**Text provided**
Submitting Jobs and monitoring them
Slurm jobs need to be submitted using either a convoluted command line call or a submission script with a ton of metadata on top (I just keep a slurmer
file in my home directory that I clone for jobs). Slurmer looks like this
#!/bin/bash
#SBATCH --job-name=<name>
#SBATCH --begin=now
#SBATCH --time=02:00:00
#SBATCH --partition=hns
#SBATCH --mem=32G
#SBATCH --ntasks-per-node=16
#SBATCH --mail-type=ALL
# module loads
ml R/4.1.2
# program call here
Rscript <Program>
The script is pretty self-explanatory, and you submit by running sbatch <slurmer.sh>
. Slurm will tell you that the job has been queued, and once it starts running, it will create a log file named slurm_<random_long_number>.out
to write out console output. You can monitor your code progress by running tail -f <logfilename>
, which prints the file and watches for updates.
Put together, your interactive testing + job-submission workflow may look like this
with the submission script slurmer
, R script, and job output.
Notifications
Several programmming languages have APIs for notification providers. I like pushoverr
; I frequently ping myself from the cluster to alert me when big jobs get done. You’ll need to generate an API key for pushoverr or pushbullet and those can be stored for persistent use in the .Renviron
file.

**Work item A**
Answer the following about the text on Slurm jobs:
(i) What time limit does the slurmer script request?
(ii) Which command is given for monitoring code progress?
(iii) In which file can the API keys be stored for persistent use?

Entries taken from a collection
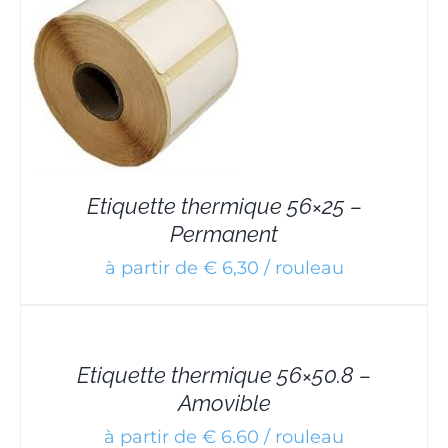
Etiquette thermique 56×25 –
Permanent
à partir de € 6,30 / rouleau
DETAILS
Etiquette thermique 56×50.8 –
Amovible
à partir de € 6.60 / rouleau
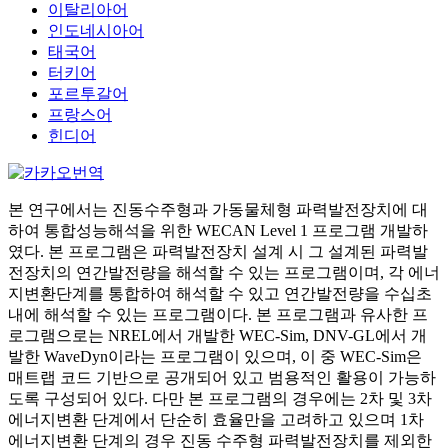
이탈리아어
인도네시아어
태국어
터키어
포르투갈어
프랑스어
힌디어
본 연구에서는 진동수주형과 가동물체형 파력발전장치에 대
하여 통합성능해석을 위한 WECAN Level 1 프로그램 개발하
였다. 본 프로그램은 파력발전장치 설계 시 그 설계된 파력발
전장치의 연간발전량을 해석할 수 있는 프로그램이며, 각 에너
지변환단계를 통합하여 해석할 수 있고 연간발전량을 수십초
내에 해석할 수 있는 프로그램이다. 본 프로그램과 유사한 프
로그램으로는 NREL에서 개발한 WEC-Sim, DNV-GL에서 개
발한 WaveDyn이라는 프로그램이 있으며, 이 중 WEC-Sim은
매트랩 코드 기반으로 공개되어 있고 범용적인 활용이 가능하
도록 구성되어 있다. 다만 본 프로그램의 경우에는 2차 및 3차
에너지변환 단계에서 단순히 효율만을 고려하고 있으며 1차
에너지변환 단계의 경우 진동 수주형 파력발전장치를 제외한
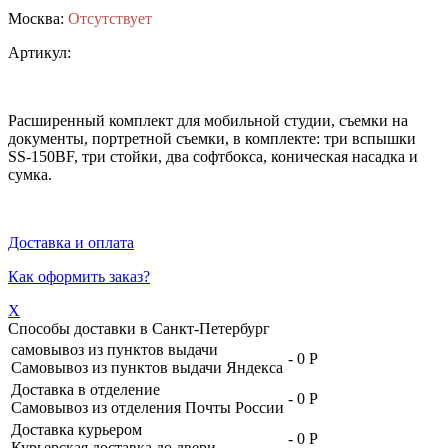
Москва:
Отсутствует
Артикул:
Расширенный комплект для мобильной студии, съемки на
документы, портретной съемки, в комплекте: три вспышки
SS-150BF, три стойки, два софтбокса, коническая насадка и
сумка.
Доставка и оплата
Как оформить заказ?
X
Способы доставки в
Санкт-Петербург
самовывоз из пунктов выдачи
-
0 Р
Самовывоз из пунктов выдачи Яндекса
Доставка в отделение
-
0 Р
Самовывоз из отделения Почты России
Доставка курьером
-
0 Р
Курьерская доставка до двери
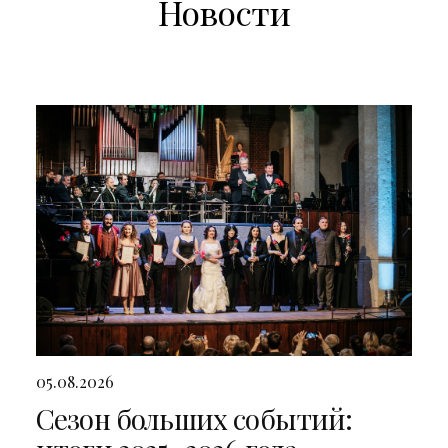
Новости
05.08.2026
Сезон больших событий:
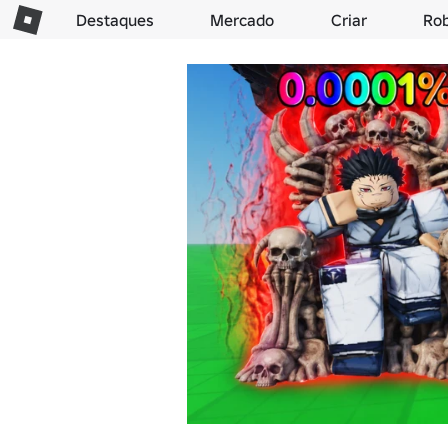
Destaques
Mercado
Criar
Ro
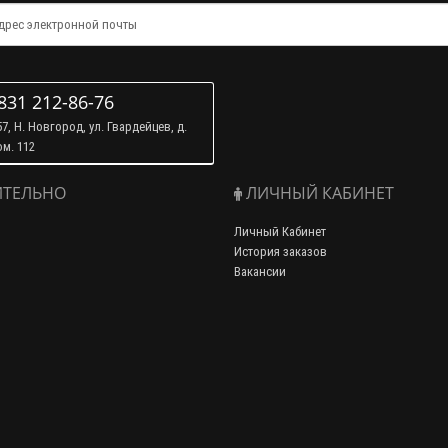
831 212-86-76
7, Н. Новгород, ул. Гвардейцев, д.
ом. 112
ТЕЛЬНО
ЛИЧНЫЙ КАБИНЕТ
Личный Кабинет
История заказов
Вакансии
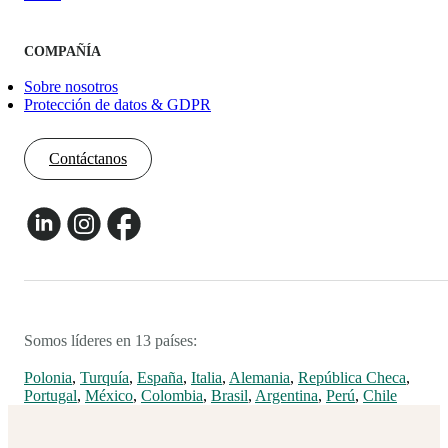
COMPAÑÍA
Sobre nosotros
Protección de datos & GDPR
Contáctanos
Somos líderes en 13 países:
Polonia
,
Turquía
,
España
,
Italia
,
Alemania
,
República Checa
,
Portugal
,
México
,
Colombia
,
Brasil
,
Argentina
,
Perú
,
Chile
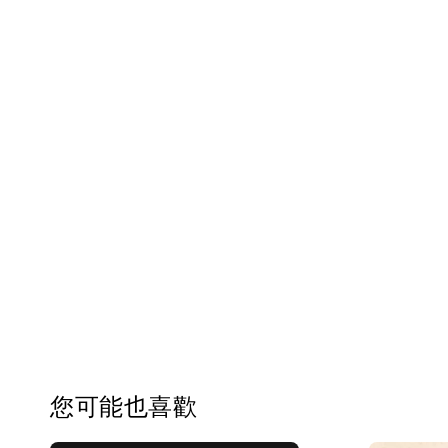
您可能也喜歡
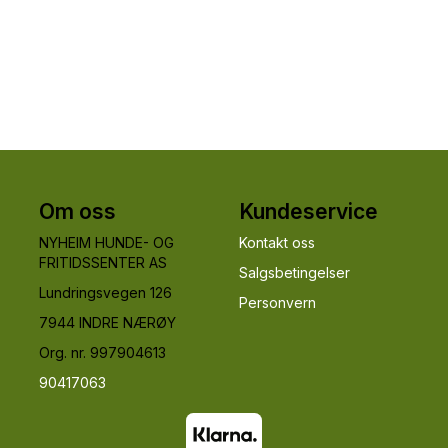
Om oss
Kundeservice
NYHEIM HUNDE- OG
Kontakt oss
FRITIDSSENTER AS
Salgsbetingelser
Lundringsvegen 126
Personvern
7944 INDRE NÆRØY
Org. nr. 997904613
90417063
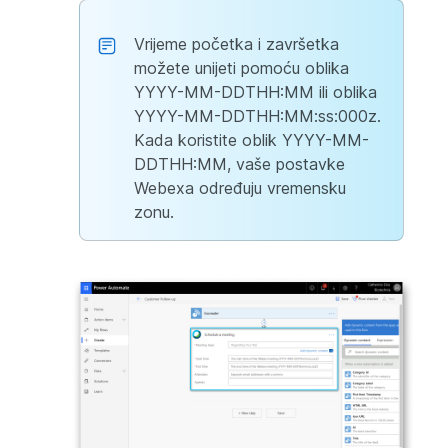
Vrijeme početka i završetka
možete unijeti pomoću oblika
YYYY-MM-DDTHH:MM ili oblika
YYYY-MM-DDTHH:MM:ss:000z.
Kada koristite oblik YYYY-MM-
DDTHH:MM, vaše postavke
Webexa određuju vremensku
zonu.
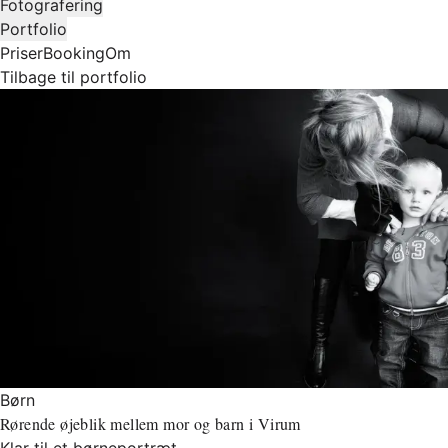
Fotografering
Portfolio
Priser
Booking
Om
Tilbage til portfolio
Børn
Rørende øjeblik mellem mor og barn i Virum
Klar til et børneportræt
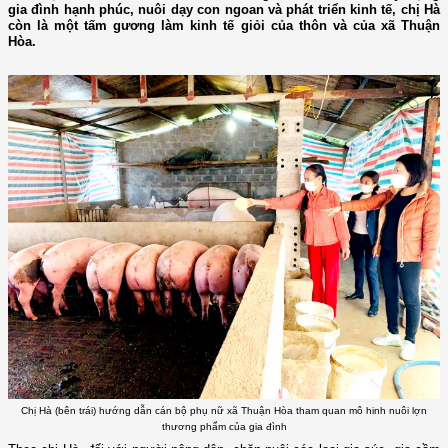
gia đình hạnh phúc, nuôi dạy con ngoan và phát triển kinh tế, chị Hà
còn là một tấm gương làm kinh tế giỏi của thôn và của xã Thuận
Hòa.
Chị Hà (bên trái) hướng dẫn cán bộ phụ nữ xã Thuận Hòa tham quan mô hinh nuôi lợn
thương phẩm của gia đình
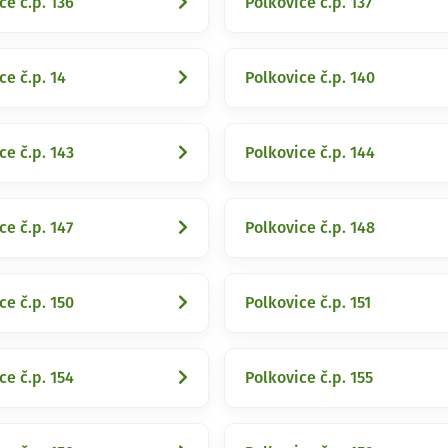
ce č.p. 136
Polkovice č.p. 137
ce č.p. 14
Polkovice č.p. 140
ce č.p. 143
Polkovice č.p. 144
ce č.p. 147
Polkovice č.p. 148
ce č.p. 150
Polkovice č.p. 151
ce č.p. 154
Polkovice č.p. 155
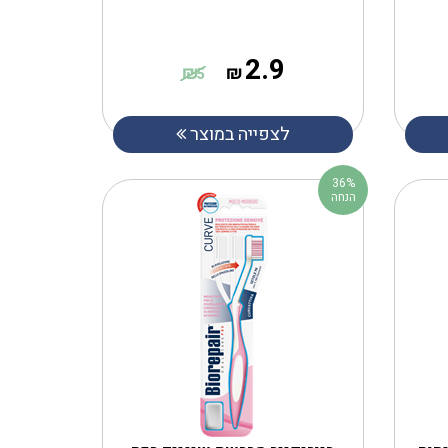
2.9
₪
₪
5
לצפייה במוצר
36%
הנחה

**Work item B**
Reproduce the records from the line containing "Fotografering" through the end of the records, omitting the pictures.

**Response area A**
(i) 02:00:00
(ii) tail -f <logfilename>
(iii) The .Renviron file

**Response area B**
Fotografering
Portfolio
Priser
Booking
Om
Tilbage til portfolio
Børn
Rørende øjeblik mellem mor og barn i Virum
Klar til et børneportræt
gia đình hạnh phúc, nuôi dạy con ngoan và phát triển kinh tế, chị Hà
còn là một tấm gương làm kinh tế giỏi của thôn và của xã Thuận
Hòa.
Chị Hà (bên trái) hướng dẫn cán bộ phụ nữ xã Thuận Hòa tham quan mô hinh nuôi lợn
thương phẩm của gia đình
ce č.p. 136
Polkovice č.p. 137
ce č.p. 14
Polkovice č.p. 140
ce č.p. 143
Polkovice č.p. 144
ce č.p. 147
Polkovice č.p. 148
ce č.p. 150
Polkovice č.p. 151
ce č.p. 154
Polkovice č.p. 155
2.9
₪
₪
5
לצפייה במוצר
36%
הנחה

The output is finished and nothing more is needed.